* [Your objective] Count the lines in the data below that contain the string "read", matching case exactly. Reply with the number alone.
::: Provided material :::
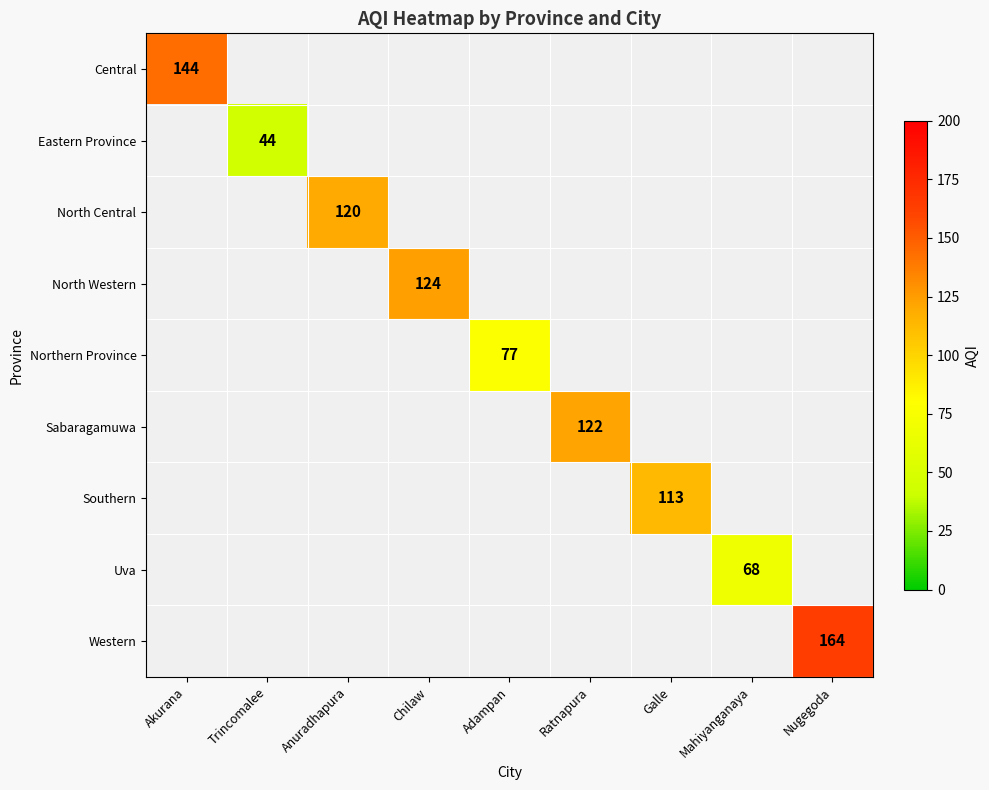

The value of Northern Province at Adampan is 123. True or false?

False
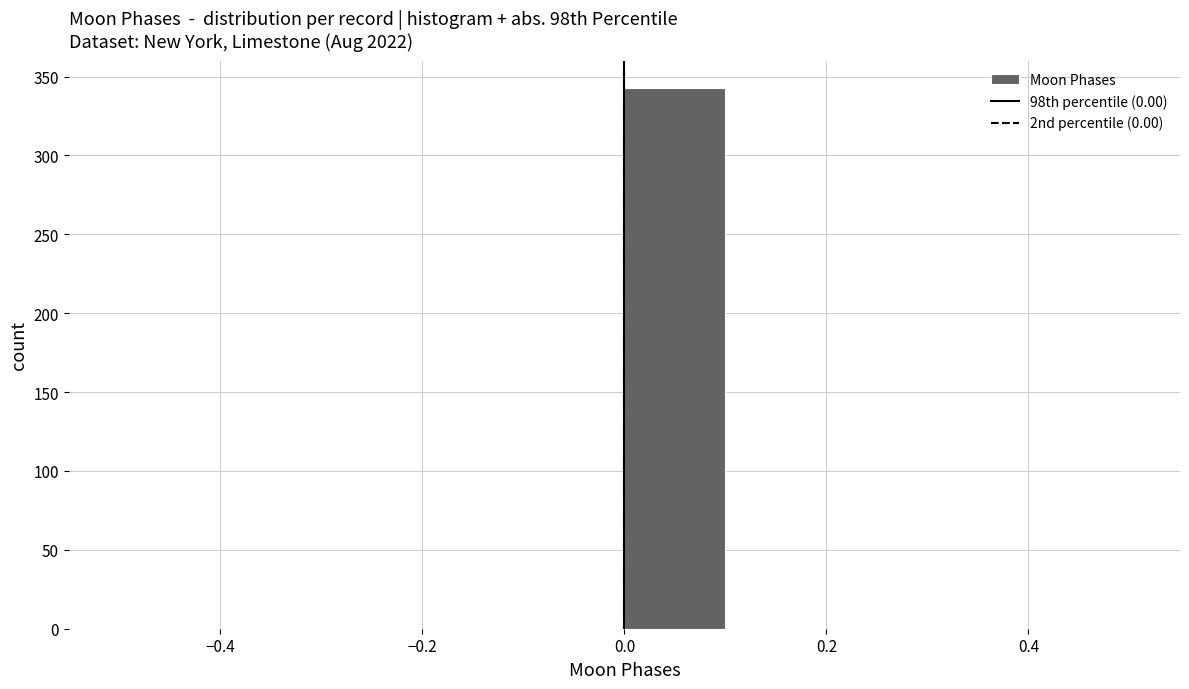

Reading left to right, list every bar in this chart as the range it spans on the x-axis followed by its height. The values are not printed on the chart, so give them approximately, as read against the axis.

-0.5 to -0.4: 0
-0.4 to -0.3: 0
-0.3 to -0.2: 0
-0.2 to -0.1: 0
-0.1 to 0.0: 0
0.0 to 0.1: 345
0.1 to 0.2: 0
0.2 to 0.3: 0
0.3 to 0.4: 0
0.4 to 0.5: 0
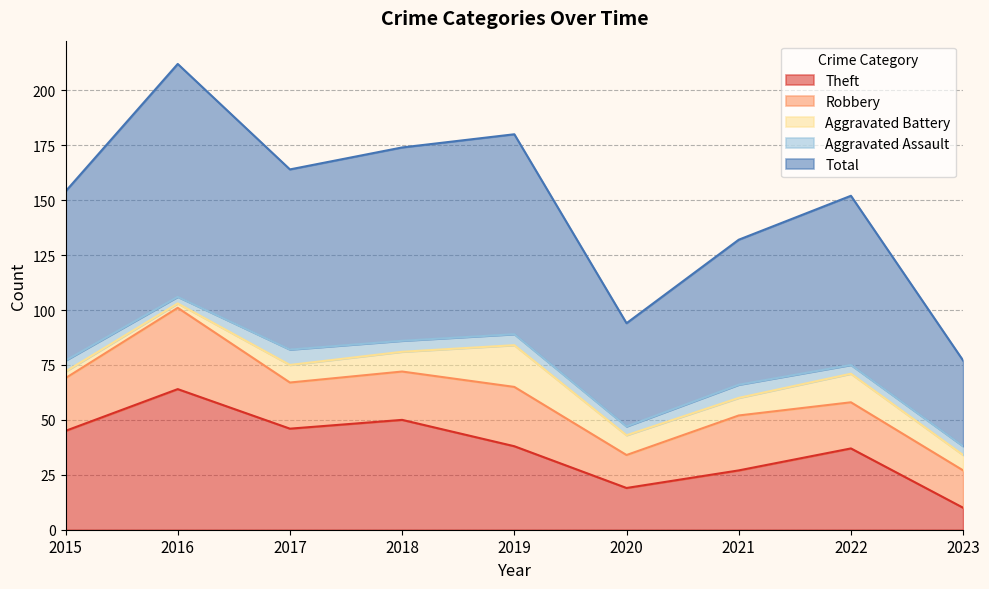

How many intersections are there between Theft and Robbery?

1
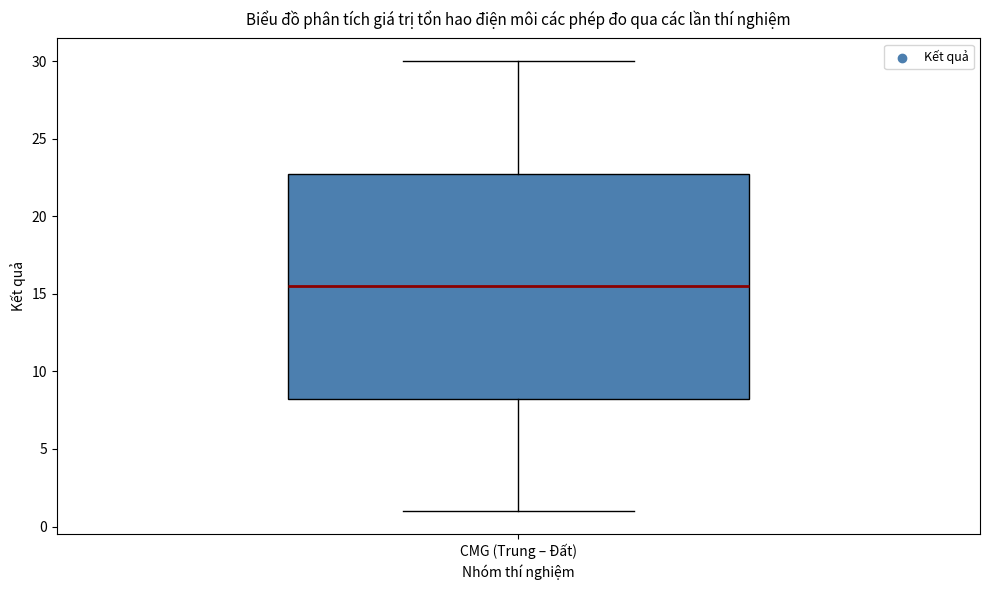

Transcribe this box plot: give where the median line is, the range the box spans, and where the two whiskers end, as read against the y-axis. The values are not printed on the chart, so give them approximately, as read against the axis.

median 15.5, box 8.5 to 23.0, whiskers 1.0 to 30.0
:::
::: Provided material :::
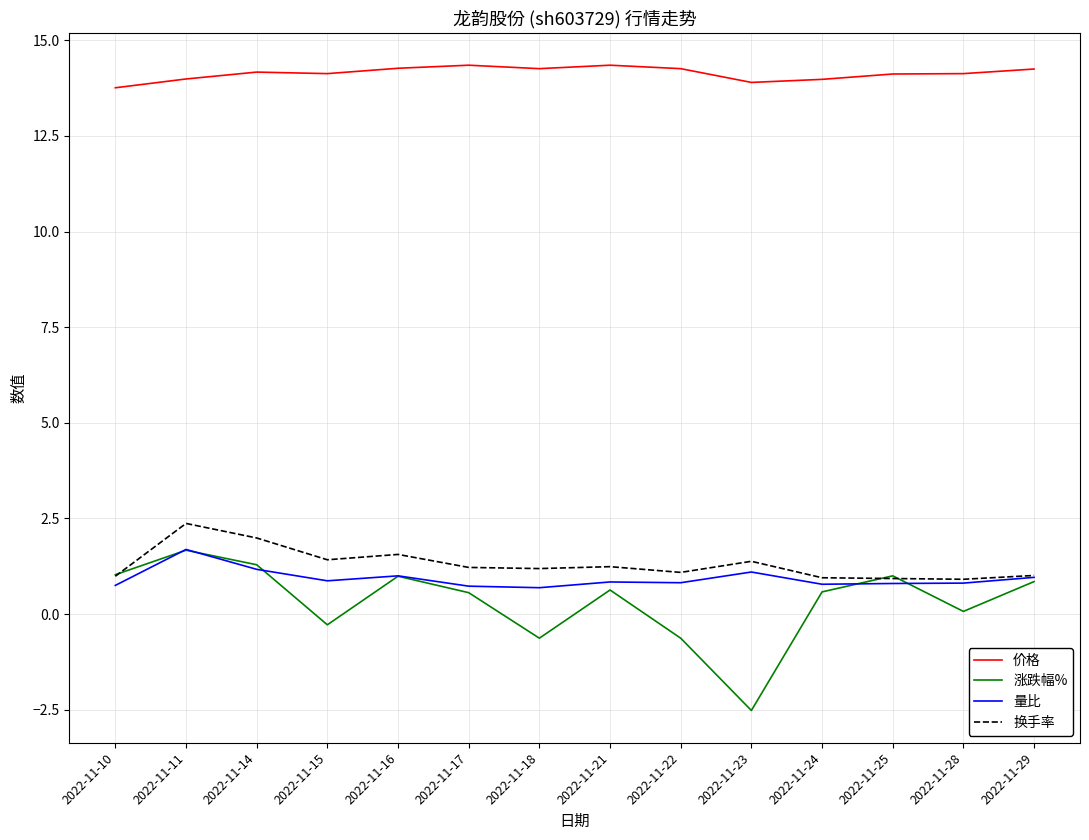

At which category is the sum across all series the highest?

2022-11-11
:::
* [Response] 2